You can thank a guy named Edward Bowes for doing that, beginning in 1934. After all, what is the real difference between
American Idol and Major Bowes', and later Ted Mack's,
Original Amateur Hour, which spent 18 years on radio and another 23 on television - on all four networks? There were others as well, most notably one hosted by Arthur Godfrey.
BTW, one of the future stars discovered by Bowes was some guy named Sinatra. If anyone "changed the music industry," it was him. Pat Boone, Gladys Knight, Irene Cara, and Ann-Margaret were other unknowns that first garnered attention on the TV version of
Amateur Hour.
There's nothing whatsoever original about
American Idol. It's just another talent show, and they've been broadcast nationwide for almost 80 years.
Interesting point. Bowes had the gong which he used to get a bad act off the stage (and which would resurface under the auspices of Chuck Barris). Mack thought the gong too cruel, but in an interview in TV Guide in 1968 he admitted that it "made the show."
So as not to have to do a separate posting I'll mention an article in my local paper about Fox's 25th anniversary that ran this morning. Written by Chuck Barney of the Contra Costa Times, it praises Fox for pushing the creative envelope and named ten shows which he feels did just that:
1. Married...With Children: he feels it brought new life to the sitcom, as the Bundys said and did things ABC, CBS, and NBC would not have allowed, and made Fox the place to go for offbeat programming.
2. The Simpsons: He thinks its initial "subversive" attitude waned and it became one of the best comedies, animated or live-action, period.
3. In Living Color: "The humor was broad, sometimes crass, but never vicious." Plus it introduced America to the Wayans brothers, Jim Carrey, Jamie Foxx, and Jennifer Lopez.
4. Beverly Hills 90210: He likes the way it dealt with such matters as date rape, suicide, drunken driving, abortion, and AIDS.
5. The X-Files: "Intelligent, well-crafted science fiction," he calls it, with its conspiracy theories, paranoia, alien invasions, really bad juju (whatever that is, I'm getting old), and the sexual tension between Mulder and Scully.
6. Ally McBeal: It gave us unisex bathrooms, dancing babies, wattle fetishes, and debates over proper skirt length in the office and feminism in general.
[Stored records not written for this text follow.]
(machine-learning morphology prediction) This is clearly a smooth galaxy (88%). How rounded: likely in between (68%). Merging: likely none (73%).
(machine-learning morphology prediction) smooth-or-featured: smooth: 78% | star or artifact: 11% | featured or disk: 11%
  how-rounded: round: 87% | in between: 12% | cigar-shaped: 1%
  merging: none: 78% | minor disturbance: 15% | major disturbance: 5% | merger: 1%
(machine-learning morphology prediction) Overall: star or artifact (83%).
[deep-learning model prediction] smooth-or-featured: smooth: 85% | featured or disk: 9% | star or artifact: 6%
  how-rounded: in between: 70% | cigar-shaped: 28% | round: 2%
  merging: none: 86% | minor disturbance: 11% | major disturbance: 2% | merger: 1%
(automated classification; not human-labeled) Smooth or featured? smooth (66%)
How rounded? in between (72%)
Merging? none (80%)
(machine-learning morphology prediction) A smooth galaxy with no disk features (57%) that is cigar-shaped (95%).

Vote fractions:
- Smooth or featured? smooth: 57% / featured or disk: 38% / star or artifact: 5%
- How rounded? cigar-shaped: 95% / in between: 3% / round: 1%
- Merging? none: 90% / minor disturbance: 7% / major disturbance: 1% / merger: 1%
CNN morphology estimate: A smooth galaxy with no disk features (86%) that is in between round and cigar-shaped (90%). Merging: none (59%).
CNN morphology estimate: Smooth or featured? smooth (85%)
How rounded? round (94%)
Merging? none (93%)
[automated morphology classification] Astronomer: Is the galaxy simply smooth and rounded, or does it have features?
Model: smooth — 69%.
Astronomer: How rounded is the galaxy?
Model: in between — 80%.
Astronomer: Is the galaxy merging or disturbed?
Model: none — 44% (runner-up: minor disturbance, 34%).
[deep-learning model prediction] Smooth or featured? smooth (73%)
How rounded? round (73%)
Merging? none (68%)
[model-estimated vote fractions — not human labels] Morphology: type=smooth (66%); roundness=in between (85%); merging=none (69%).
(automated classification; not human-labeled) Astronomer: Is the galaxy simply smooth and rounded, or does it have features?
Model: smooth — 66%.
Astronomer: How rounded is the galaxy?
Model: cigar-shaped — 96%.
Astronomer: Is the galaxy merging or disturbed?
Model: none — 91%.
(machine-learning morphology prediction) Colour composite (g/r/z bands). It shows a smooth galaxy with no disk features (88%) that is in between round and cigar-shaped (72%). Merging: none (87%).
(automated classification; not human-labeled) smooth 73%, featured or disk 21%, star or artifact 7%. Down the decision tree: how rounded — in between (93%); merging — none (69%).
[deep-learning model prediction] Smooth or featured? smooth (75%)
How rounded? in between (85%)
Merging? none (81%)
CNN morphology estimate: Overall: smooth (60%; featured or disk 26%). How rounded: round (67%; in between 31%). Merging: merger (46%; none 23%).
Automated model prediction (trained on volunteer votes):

7. 24: "Touched a nerve by tapping into our post-9/11 anxieties and serving as a flash point in the national debate about wartime torture tactics."
8. American Idol: Singles out Simon Cowell; it was "refreshing" to hear him "cut deluded wannabes down to size." Barney likes the notion that a nobody could become a somebody, but we already know that was going on as far back as Major Bowes on radio.
9. House: Hugh Laurie as a "sardonic, misanthropic, pill-popping narcissist. Marcus Welby would have been appalled, but viewers were mesmerized."
10. Glee: "Huge musical numbers and weekly lessons about the joys (and pains) of being different." (Didn't "Freaks and Geeks" do something similar on that second point?) Generated a concert tour and "more Billboard hits than the Beatles."
Unfortunately, except for the fact that I named a cat after Bart Simpson, none of these shows has impacted me; as the other networks have tried to follow suit, I find myself watching practically nothing in primetime.